(Stored data entries)
******************************
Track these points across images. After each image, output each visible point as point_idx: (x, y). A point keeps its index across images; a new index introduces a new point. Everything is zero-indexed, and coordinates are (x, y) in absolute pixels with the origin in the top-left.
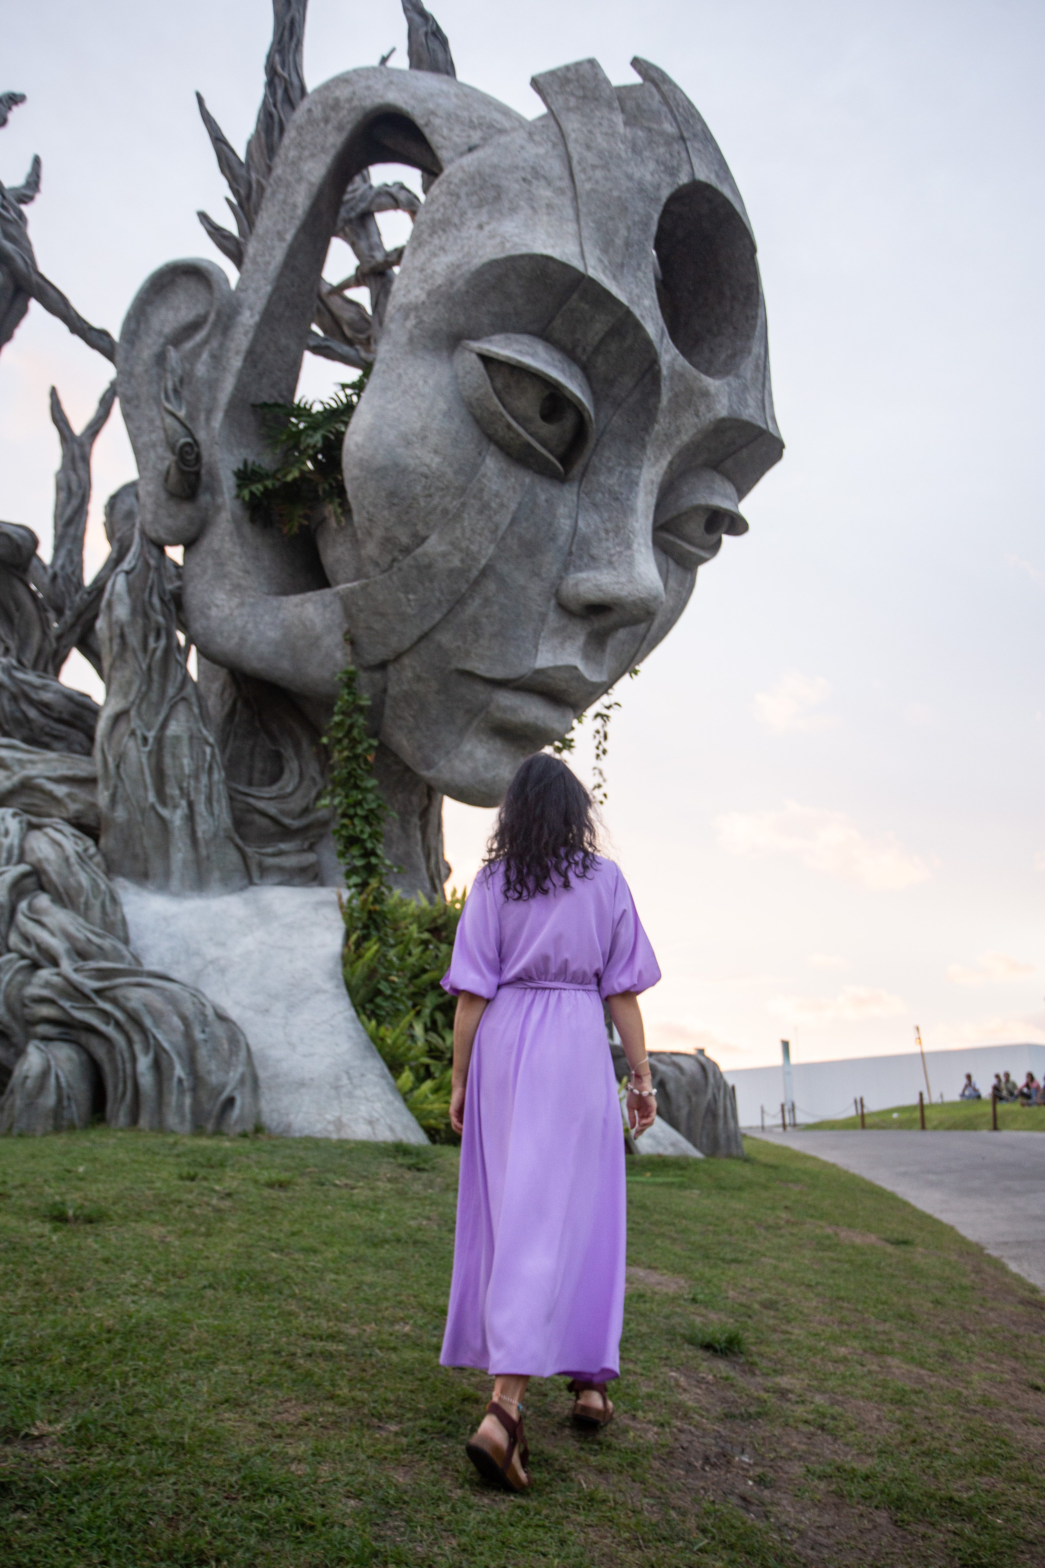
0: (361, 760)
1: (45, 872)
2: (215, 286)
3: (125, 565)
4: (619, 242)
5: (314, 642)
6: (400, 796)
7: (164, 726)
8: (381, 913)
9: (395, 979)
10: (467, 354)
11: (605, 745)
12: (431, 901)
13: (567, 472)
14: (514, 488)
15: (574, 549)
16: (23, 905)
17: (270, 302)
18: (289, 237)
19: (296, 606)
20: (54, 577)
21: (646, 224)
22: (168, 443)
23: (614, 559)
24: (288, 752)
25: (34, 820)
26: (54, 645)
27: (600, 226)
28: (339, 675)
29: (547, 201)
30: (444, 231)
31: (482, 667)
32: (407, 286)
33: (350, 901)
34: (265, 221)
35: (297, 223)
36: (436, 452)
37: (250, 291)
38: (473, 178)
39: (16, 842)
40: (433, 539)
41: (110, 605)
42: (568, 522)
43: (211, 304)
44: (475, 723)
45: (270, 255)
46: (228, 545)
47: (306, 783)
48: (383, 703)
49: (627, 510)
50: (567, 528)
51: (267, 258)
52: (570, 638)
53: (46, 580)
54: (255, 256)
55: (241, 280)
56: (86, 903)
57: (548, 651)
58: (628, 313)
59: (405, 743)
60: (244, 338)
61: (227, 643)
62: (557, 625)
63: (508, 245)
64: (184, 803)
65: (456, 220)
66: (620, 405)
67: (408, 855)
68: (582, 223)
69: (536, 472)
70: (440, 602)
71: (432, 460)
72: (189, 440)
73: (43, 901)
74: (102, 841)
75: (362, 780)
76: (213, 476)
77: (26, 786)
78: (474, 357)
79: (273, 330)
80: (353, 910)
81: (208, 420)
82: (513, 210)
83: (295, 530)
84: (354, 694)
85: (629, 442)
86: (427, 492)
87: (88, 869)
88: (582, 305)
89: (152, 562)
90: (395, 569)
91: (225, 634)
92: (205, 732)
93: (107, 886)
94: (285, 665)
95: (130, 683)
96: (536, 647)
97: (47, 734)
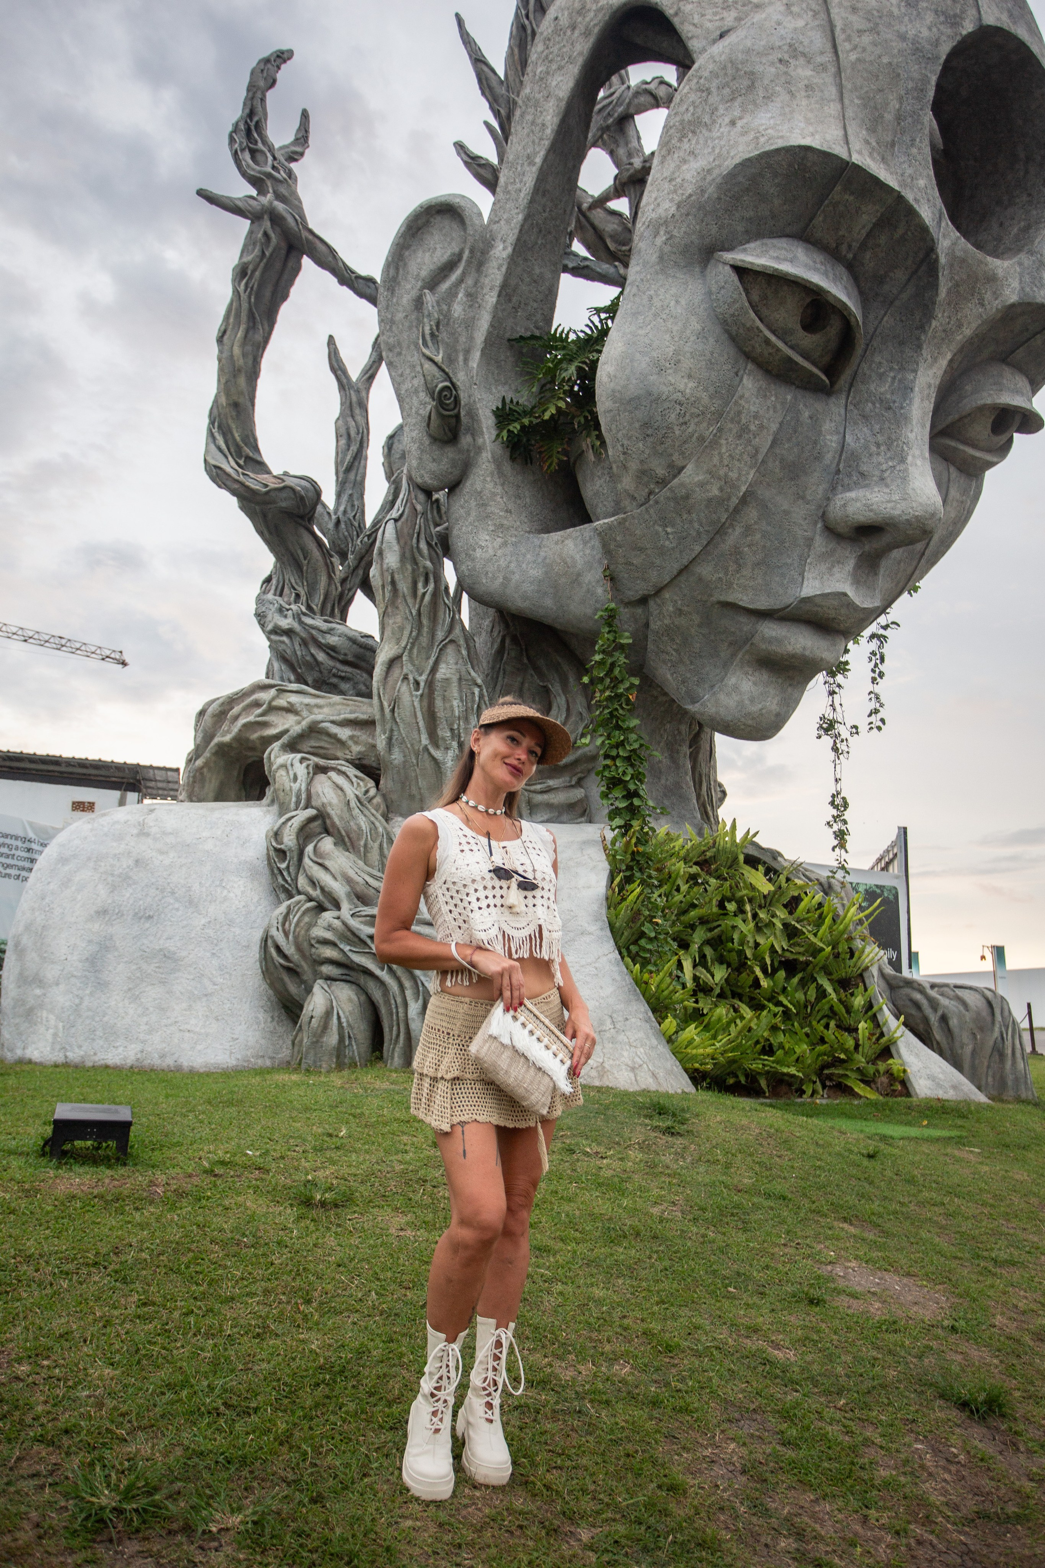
0: (623, 700)
1: (328, 814)
2: (468, 222)
3: (394, 514)
4: (889, 117)
5: (576, 579)
6: (668, 726)
7: (434, 669)
8: (643, 854)
9: (660, 921)
10: (720, 266)
11: (882, 667)
12: (700, 833)
13: (833, 384)
14: (775, 407)
15: (841, 466)
16: (310, 848)
17: (521, 231)
18: (539, 160)
19: (557, 543)
20: (338, 522)
21: (922, 90)
22: (427, 388)
23: (886, 475)
24: (556, 688)
25: (322, 762)
26: (340, 589)
27: (867, 102)
28: (600, 613)
29: (806, 82)
30: (694, 132)
31: (745, 598)
32: (656, 199)
33: (613, 843)
34: (515, 146)
35: (547, 143)
36: (690, 376)
37: (502, 222)
38: (725, 68)
39: (303, 788)
40: (690, 467)
41: (381, 553)
42: (835, 438)
43: (465, 242)
44: (740, 656)
45: (521, 182)
46: (490, 486)
47: (573, 719)
48: (646, 638)
49: (901, 419)
50: (834, 445)
51: (518, 186)
52: (839, 562)
53: (331, 525)
54: (506, 184)
55: (493, 210)
56: (366, 845)
57: (815, 578)
58: (900, 198)
59: (669, 676)
60: (496, 271)
61: (491, 584)
62: (824, 550)
63: (762, 140)
64: (455, 744)
65: (706, 119)
66: (892, 303)
67: (678, 785)
68: (846, 101)
69: (798, 387)
70: (699, 533)
71: (686, 384)
72: (447, 384)
73: (327, 844)
74: (382, 782)
75: (623, 721)
76: (473, 415)
77: (314, 730)
78: (728, 268)
79: (526, 260)
80: (616, 851)
81: (466, 360)
82: (768, 98)
83: (555, 466)
84: (615, 632)
85: (902, 343)
86: (681, 420)
87: (366, 812)
88: (847, 197)
89: (419, 508)
90: (651, 502)
91: (490, 575)
92: (473, 673)
93: (385, 828)
94: (548, 602)
95: (402, 629)
96: (802, 575)
97: (335, 675)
******************************
## Your goal
How many lines of the data above contain the string "each", counting only matches with the same case? Reply with the number alone.

## Task solution
1